I think it went where the joy of work goes for many people of my age. It wasn’t just one thing; it was an accumulation. Perhaps the work itself—if it could be done in a vacuum—would continue to be attractive and even fun. But organizations, bosses, and coworkers impinge in ways that subtract more and more from the joyful (or good) parts until there is none left. I think there’s also less resilience toward all those interferences as I age. In the process, joy eventually became a casualty.

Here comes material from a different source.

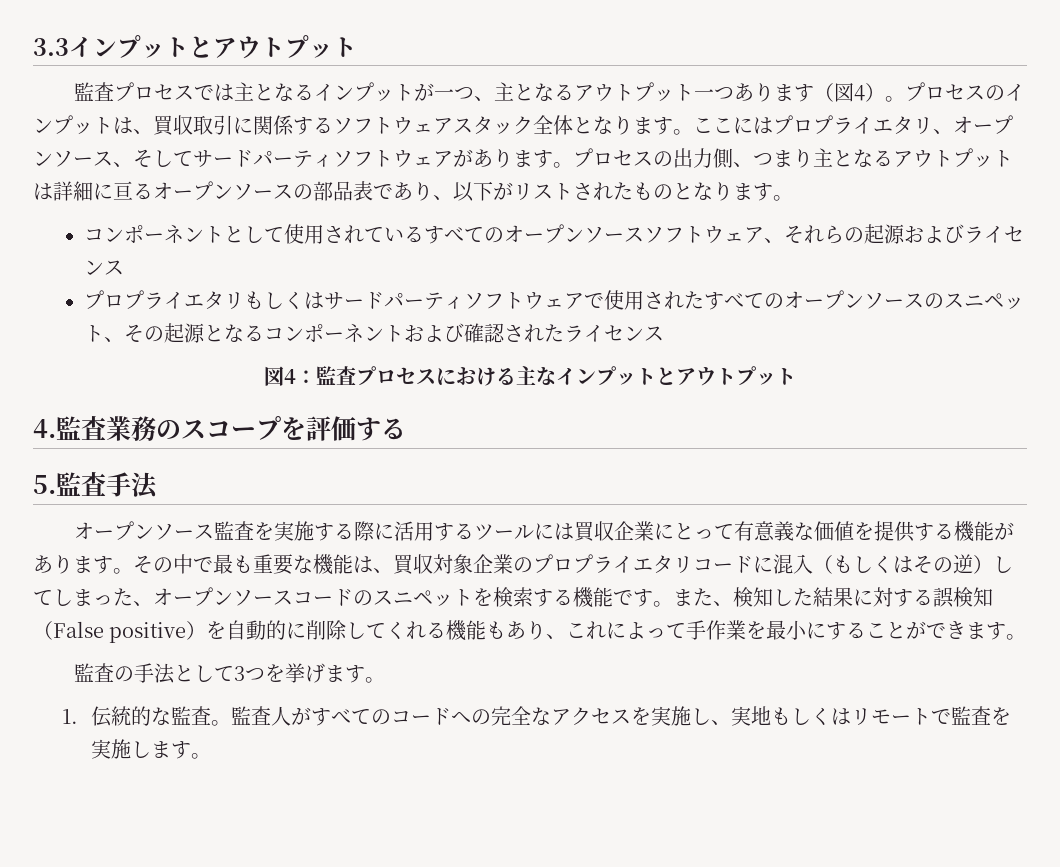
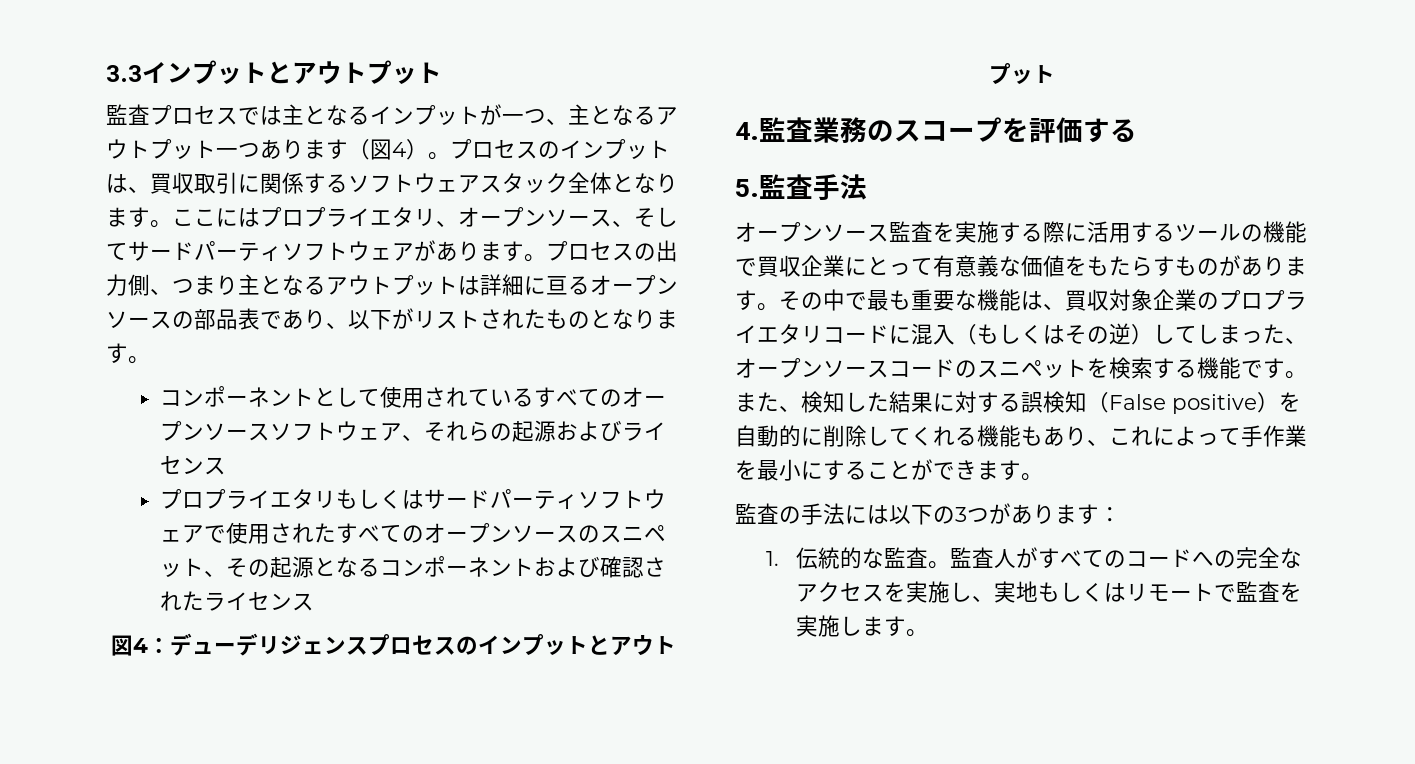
[316,366,556,386] 監査プロセスにおける主な -> [169,633,478,656] デューデリジェンスプロセスの
[533,523,574,540] には -> [1241,221,1307,243] [735,258,757,276] の機能で
[873,521,994,542] 提供する機能 -> [1087,256,1219,277] もたらすもの
[173,663,385,683] として3つを挙げます。 -> [845,503,1121,525] には以下の3つがあります：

It’s important to note two things: 1) I am one of the lucky teachers working in higher education where I could exercise a lot of autonomy compared to teachers in primary and secondary schools; and 2) that none of the interventions in the stories above had much to do with my real job of preparing young people to be leaders of tomorrow’s organizations. But today’s organizations get in the way—impeding, what I believe is, my pretty damn hallowed calling of being a teacher. My obligation is to impart to students all the most important things that I’ve ever learned in my life—then challenge them to be better and smarter than I ever hoped to be.
I’m actually not disenchanted with the act of teaching. I still love my former students and want them to learn and improve. But I’m sick and tired of the structures around teaching because they get in the way of truly helping students learn and improve—which is supposed to be the whole point, isn’t it?
Sadly, all of this happens at a time of life (in my 50s) when brain-science tells me that I may be at the peak of my cognitive functions. Granted, my brain is not the fastest it has ever been—sheer processing speed has been on a downhill trajectory since I turned 20. But in the next two decades, some pretty amazing things will happen in my head. Scientists tell me I’ll be using both hemispheres of my brain to solve problems that I was only solving with one half in the past. I’m going to get an extra myelin coating around my axons making important associations in my brain stronger than ever before. I’m going to connect disparate information in a way I’ve never been able. This, in turn, will unleash me into the most creative era of life. I’ll have the largest working vocabulary, best comprehension, and most knowledge of my existence. I will be a wise man.
But none of that brainpower is going to be devoted to teaching, because I just checked out. And while I know that my decision to drop teaching will probably not have any great impact on the world, I do wonder what the aggregate effect of hundreds, or thousands, or millions of other minds—in their prime—will be when they’ve checked out of the global workforce. What are the consequences on humanity?
It’s almost enough to make me reconsider my decision. But then, I just can’t face another day at work. I’m done teaching. I won’t be going back to school. The joy is gone.